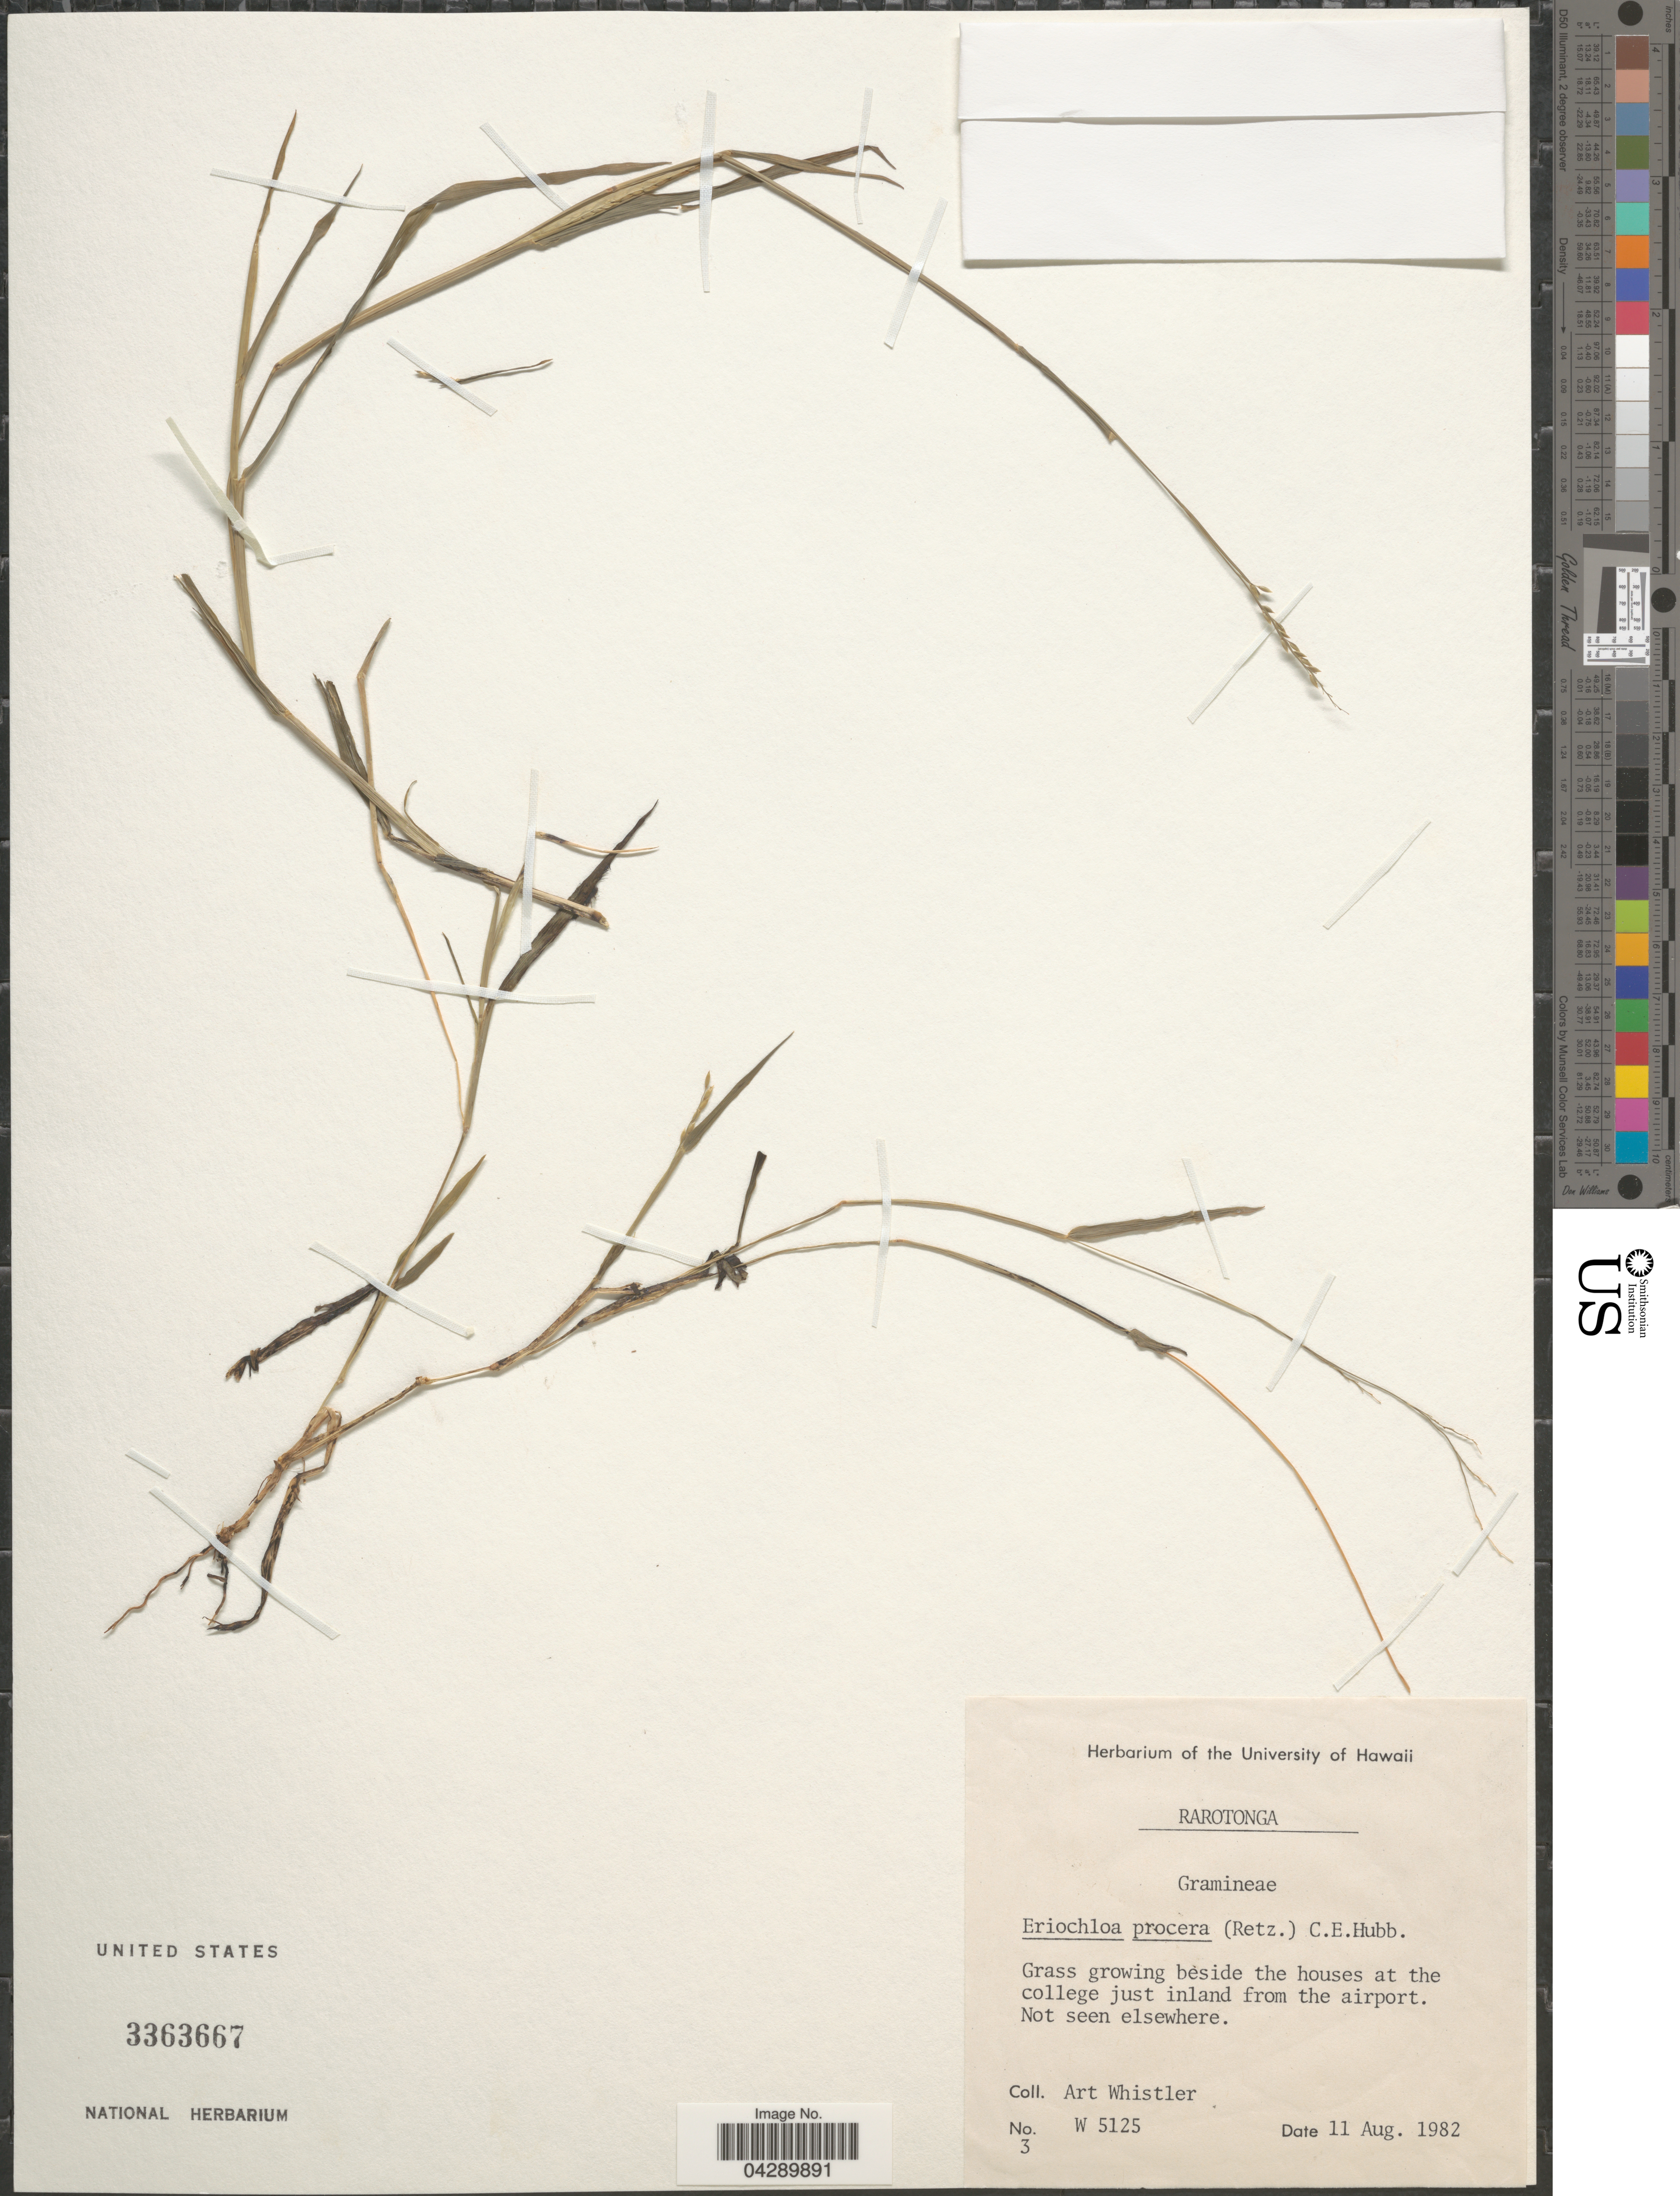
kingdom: Plantae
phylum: Tracheophyta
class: Liliopsida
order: Poales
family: Poaceae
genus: Eriochloa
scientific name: Eriochloa procera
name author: (Retz.) C.E. Hubb.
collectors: A. Whistler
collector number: W5125/3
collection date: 1982-08-11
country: Cook Islands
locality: Rarotonga. Grass growing beside the houses at the college just inland from the airport.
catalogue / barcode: US 3363667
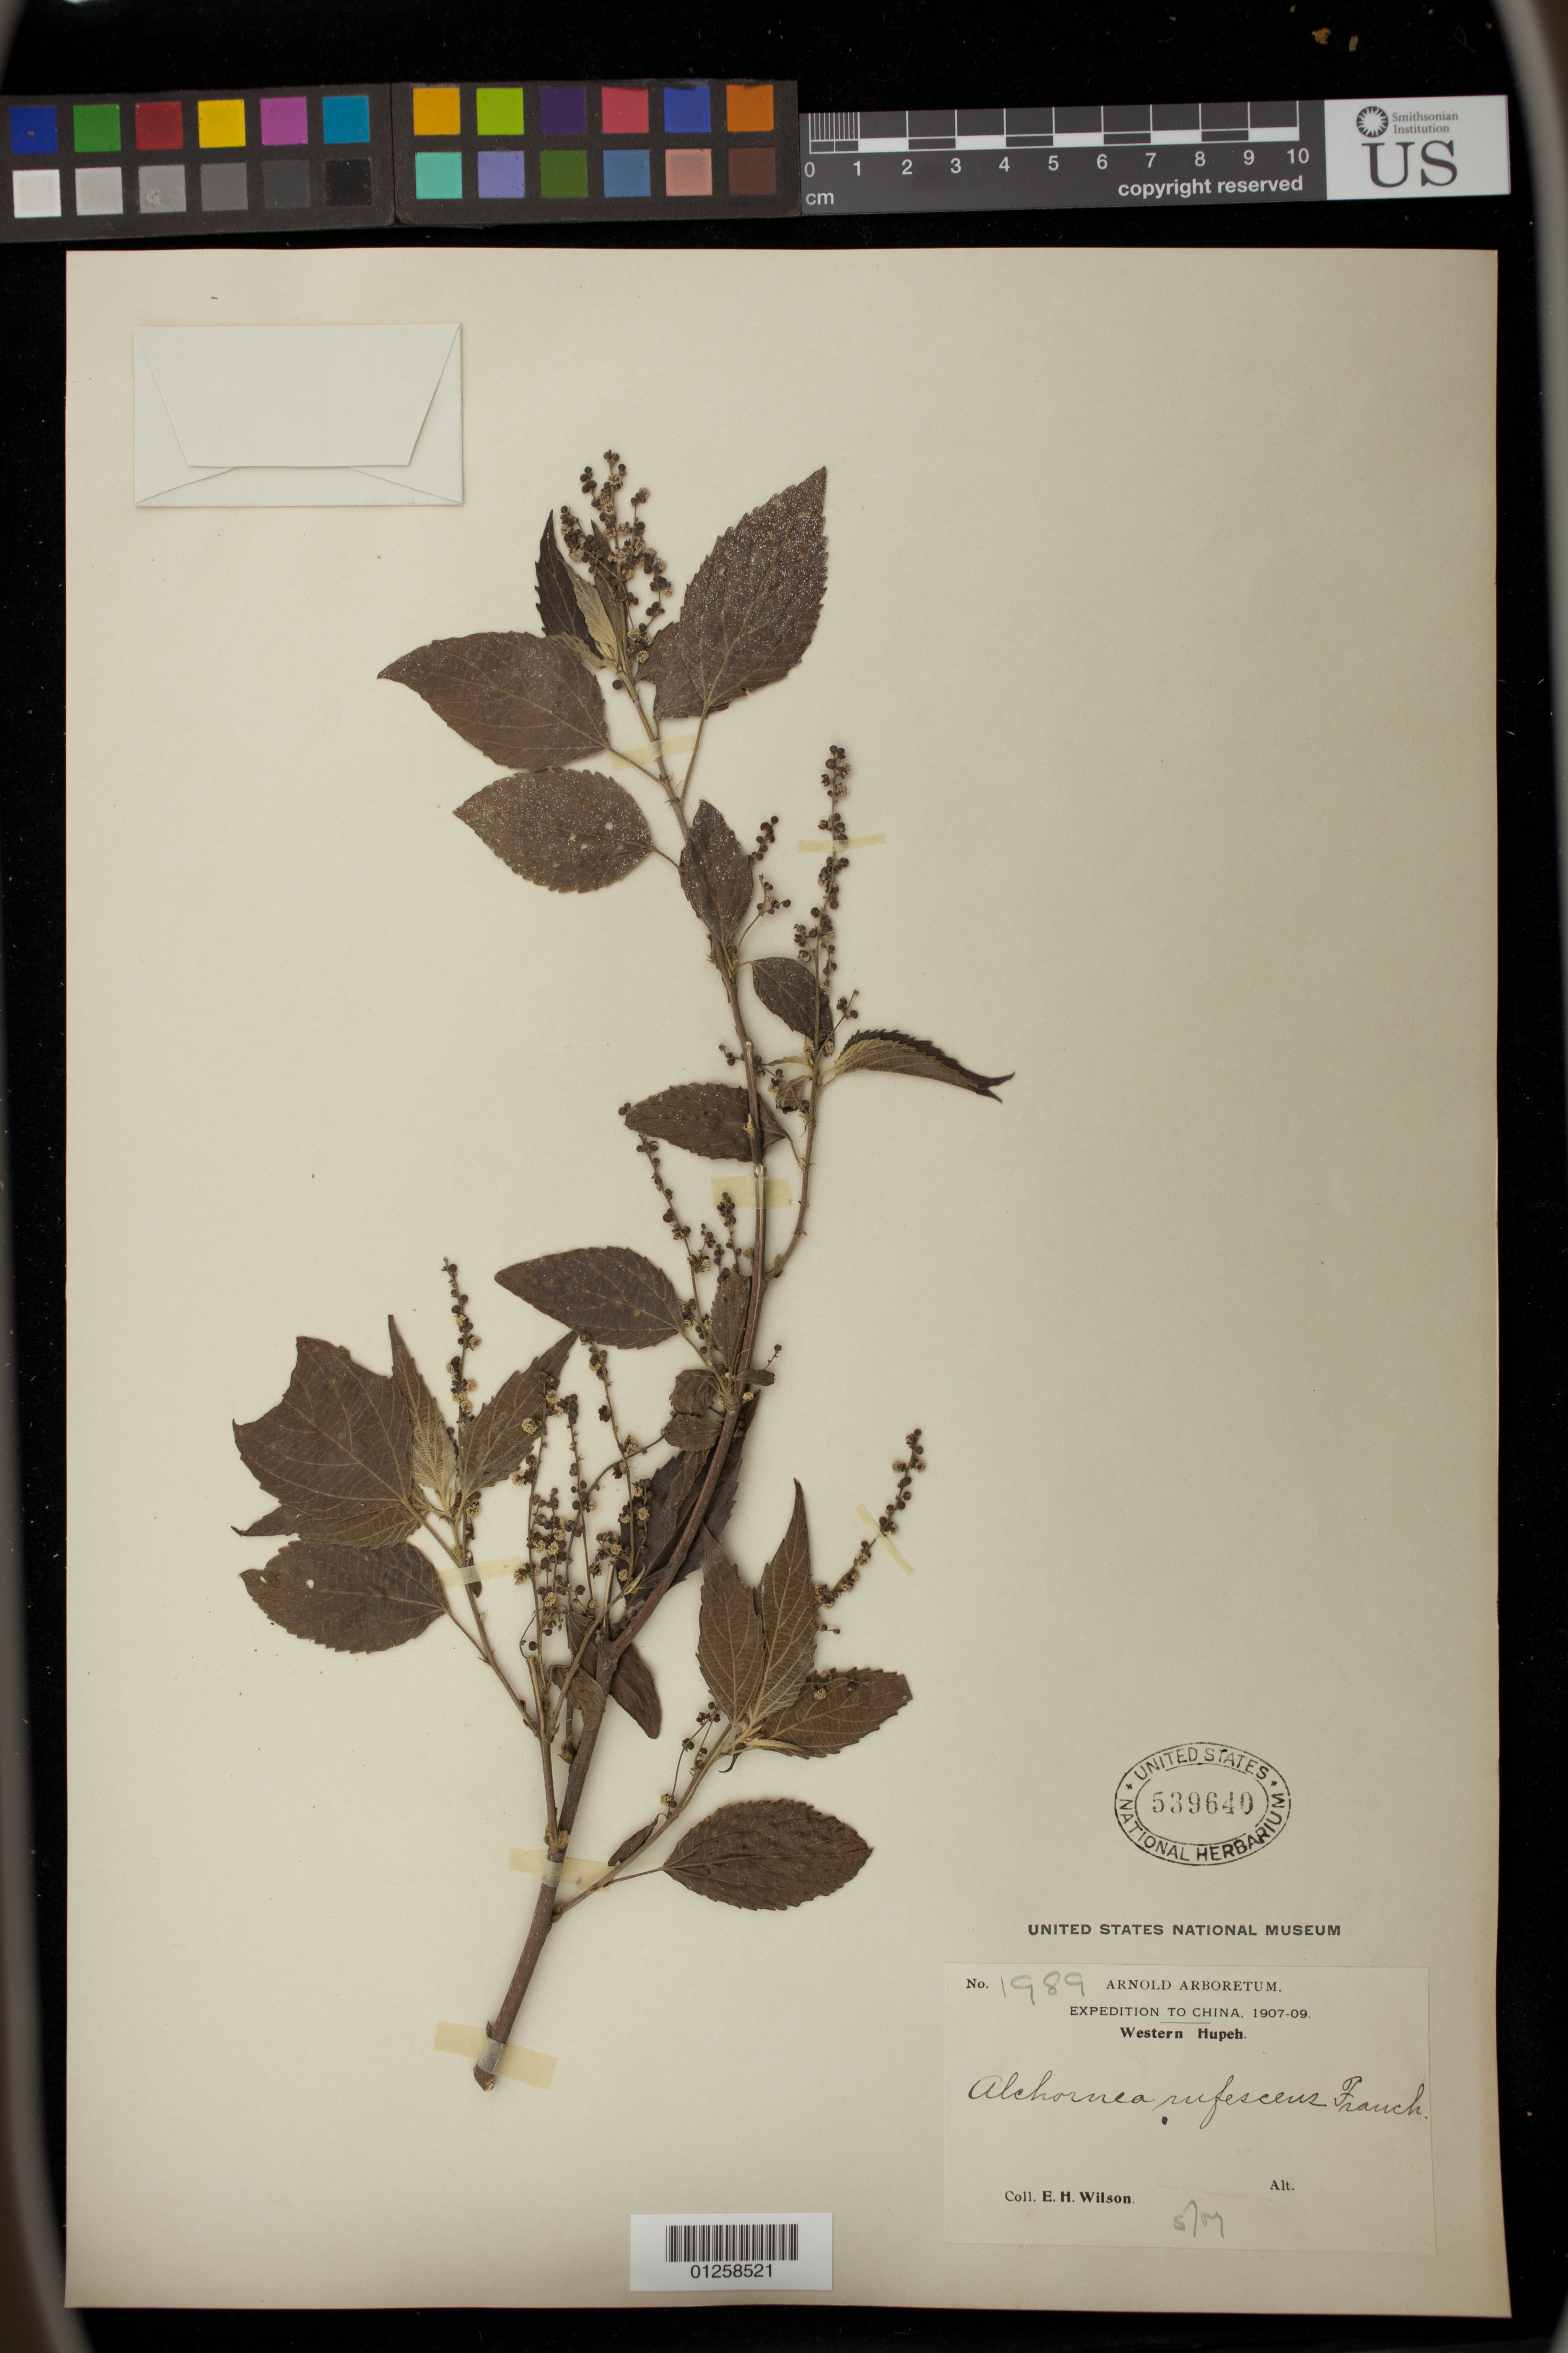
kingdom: Plantae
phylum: Tracheophyta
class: Magnoliopsida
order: Malpighiales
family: Euphorbiaceae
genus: Discocleidion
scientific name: Discocleidion rufescens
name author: (Franch.) Pax & K. Hoffm.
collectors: E. H. Wilson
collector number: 1989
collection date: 1907-07-05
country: China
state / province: Hubei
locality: Western Hupeh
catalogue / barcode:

────────────────────────────────────────

# Requirement:
Please copy every line of the records above word for word, leaving the pictures out of your answer.

# Solution to the exercise:
kingdom: Plantae
phylum: Tracheophyta
class: Liliopsida
order: Poales
family: Poaceae
genus: Eriochloa
scientific name: Eriochloa procera
name author: (Retz.) C.E. Hubb.
collectors: A. Whistler
collector number: W5125/3
collection date: 1982-08-11
country: Cook Islands
locality: Rarotonga. Grass growing beside the houses at the college just inland from the airport.
catalogue / barcode: US 3363667
kingdom: Plantae
phylum: Tracheophyta
class: Magnoliopsida
order: Malpighiales
family: Euphorbiaceae
genus: Discocleidion
scientific name: Discocleidion rufescens
name author: (Franch.) Pax & K. Hoffm.
collectors: E. H. Wilson
collector number: 1989
collection date: 1907-07-05
country: China
state / province: Hubei
locality: Western Hupeh
catalogue / barcode:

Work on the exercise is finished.